Only a number is wanted: how many lines in these records contain the word "area"?

- - - - -

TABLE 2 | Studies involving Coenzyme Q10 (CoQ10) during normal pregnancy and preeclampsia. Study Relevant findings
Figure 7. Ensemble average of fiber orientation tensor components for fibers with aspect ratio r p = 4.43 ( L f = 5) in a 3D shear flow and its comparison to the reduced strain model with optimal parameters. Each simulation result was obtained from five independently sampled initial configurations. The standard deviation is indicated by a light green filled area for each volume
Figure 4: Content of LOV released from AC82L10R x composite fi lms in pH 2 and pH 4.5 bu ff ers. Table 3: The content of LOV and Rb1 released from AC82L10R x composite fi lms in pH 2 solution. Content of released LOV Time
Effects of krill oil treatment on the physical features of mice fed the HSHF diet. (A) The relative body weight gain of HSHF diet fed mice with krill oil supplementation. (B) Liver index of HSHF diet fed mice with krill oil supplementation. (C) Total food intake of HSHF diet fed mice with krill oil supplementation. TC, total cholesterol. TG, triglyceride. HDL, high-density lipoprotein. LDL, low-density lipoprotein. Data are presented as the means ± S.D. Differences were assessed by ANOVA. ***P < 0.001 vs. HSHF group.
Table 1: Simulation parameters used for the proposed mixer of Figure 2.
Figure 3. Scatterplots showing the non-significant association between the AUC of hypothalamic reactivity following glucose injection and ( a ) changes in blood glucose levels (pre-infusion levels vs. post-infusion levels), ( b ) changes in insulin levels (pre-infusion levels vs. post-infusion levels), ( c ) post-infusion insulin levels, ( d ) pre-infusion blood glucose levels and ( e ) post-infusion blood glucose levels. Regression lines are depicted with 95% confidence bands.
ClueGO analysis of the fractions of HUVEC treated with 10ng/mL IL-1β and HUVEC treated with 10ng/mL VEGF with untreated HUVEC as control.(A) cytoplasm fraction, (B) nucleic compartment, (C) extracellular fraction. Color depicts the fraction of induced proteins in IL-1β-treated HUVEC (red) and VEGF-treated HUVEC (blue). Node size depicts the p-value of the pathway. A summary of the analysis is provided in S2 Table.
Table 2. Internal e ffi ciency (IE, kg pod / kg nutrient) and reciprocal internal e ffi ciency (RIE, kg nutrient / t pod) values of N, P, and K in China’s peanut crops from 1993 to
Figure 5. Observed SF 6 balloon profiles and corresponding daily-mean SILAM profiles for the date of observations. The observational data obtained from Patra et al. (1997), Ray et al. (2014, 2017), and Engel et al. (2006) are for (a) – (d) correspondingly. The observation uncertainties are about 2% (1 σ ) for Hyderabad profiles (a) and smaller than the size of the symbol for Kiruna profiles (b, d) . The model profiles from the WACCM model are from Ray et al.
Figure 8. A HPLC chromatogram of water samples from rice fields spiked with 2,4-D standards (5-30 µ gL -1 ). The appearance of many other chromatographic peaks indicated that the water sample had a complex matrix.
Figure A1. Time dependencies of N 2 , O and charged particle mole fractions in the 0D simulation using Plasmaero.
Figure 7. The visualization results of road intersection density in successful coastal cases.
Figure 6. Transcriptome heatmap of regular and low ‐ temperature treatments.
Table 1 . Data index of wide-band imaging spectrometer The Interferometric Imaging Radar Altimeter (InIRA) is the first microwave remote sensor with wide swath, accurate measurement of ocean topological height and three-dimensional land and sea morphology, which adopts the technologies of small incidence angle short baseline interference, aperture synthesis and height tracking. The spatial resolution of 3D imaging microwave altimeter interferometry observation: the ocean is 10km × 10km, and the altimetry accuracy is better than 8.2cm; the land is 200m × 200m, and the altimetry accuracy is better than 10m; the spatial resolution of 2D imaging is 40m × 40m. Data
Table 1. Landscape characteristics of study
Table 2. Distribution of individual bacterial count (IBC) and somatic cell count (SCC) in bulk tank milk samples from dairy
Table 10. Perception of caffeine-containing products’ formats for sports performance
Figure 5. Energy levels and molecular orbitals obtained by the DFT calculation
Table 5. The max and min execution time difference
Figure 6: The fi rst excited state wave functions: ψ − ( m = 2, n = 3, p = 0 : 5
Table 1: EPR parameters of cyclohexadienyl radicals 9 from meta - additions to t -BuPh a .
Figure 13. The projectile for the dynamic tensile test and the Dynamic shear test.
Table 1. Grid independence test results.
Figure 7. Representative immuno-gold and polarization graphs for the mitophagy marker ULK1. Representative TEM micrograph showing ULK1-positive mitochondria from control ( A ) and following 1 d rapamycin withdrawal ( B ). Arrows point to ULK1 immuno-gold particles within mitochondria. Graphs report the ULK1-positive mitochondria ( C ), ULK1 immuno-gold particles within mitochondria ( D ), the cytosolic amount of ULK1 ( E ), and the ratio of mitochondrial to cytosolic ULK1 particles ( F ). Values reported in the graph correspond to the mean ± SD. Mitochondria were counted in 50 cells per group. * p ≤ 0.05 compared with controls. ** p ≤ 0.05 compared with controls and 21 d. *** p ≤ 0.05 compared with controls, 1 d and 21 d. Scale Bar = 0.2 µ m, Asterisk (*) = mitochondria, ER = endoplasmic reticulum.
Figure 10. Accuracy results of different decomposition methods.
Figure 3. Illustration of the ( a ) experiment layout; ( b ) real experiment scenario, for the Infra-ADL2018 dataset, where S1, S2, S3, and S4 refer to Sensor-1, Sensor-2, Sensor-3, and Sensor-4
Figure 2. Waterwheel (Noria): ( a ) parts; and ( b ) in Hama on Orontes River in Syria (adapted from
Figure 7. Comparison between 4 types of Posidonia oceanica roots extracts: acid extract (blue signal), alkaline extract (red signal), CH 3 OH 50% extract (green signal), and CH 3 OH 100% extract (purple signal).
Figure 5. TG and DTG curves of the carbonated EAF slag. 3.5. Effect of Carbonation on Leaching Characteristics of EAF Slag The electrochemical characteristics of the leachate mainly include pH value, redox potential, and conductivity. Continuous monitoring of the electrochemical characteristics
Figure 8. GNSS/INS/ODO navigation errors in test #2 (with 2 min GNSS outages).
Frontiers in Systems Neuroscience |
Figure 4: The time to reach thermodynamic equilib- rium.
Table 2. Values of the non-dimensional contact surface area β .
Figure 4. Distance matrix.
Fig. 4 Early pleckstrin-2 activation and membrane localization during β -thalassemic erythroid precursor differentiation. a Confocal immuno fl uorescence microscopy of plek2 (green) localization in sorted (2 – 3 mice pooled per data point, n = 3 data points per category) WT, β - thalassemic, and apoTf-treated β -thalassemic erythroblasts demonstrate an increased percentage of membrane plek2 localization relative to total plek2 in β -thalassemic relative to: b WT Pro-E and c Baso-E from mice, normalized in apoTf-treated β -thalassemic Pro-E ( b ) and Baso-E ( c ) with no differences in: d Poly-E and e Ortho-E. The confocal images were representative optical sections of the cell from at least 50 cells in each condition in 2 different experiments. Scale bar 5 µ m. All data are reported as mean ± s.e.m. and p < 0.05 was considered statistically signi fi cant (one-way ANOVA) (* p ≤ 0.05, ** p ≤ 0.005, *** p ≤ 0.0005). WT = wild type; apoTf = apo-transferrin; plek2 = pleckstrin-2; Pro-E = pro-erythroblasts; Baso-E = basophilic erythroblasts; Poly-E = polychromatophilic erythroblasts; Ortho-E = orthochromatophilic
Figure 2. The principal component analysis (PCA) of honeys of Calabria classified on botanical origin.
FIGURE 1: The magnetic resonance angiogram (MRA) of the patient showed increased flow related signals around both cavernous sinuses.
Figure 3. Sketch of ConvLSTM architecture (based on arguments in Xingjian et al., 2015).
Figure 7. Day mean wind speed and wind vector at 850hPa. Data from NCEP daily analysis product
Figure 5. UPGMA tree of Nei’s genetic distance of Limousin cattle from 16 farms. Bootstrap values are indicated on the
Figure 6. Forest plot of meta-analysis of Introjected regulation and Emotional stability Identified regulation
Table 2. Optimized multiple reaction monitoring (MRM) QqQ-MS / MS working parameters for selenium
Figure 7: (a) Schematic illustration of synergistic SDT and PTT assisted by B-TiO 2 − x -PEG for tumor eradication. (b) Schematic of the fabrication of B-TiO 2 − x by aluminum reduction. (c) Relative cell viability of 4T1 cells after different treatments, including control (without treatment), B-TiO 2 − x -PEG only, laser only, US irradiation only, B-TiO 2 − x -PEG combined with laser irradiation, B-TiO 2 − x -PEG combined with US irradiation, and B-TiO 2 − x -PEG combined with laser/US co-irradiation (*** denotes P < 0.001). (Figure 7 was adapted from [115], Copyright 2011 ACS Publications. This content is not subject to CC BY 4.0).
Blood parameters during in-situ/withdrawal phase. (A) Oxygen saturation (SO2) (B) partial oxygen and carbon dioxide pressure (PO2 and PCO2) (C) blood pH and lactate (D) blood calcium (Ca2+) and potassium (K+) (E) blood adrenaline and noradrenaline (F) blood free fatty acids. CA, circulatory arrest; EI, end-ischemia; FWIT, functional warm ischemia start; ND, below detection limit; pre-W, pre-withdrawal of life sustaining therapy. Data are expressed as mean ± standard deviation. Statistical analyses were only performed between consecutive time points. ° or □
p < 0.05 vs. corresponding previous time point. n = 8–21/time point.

- - - - -

Response to this task:
2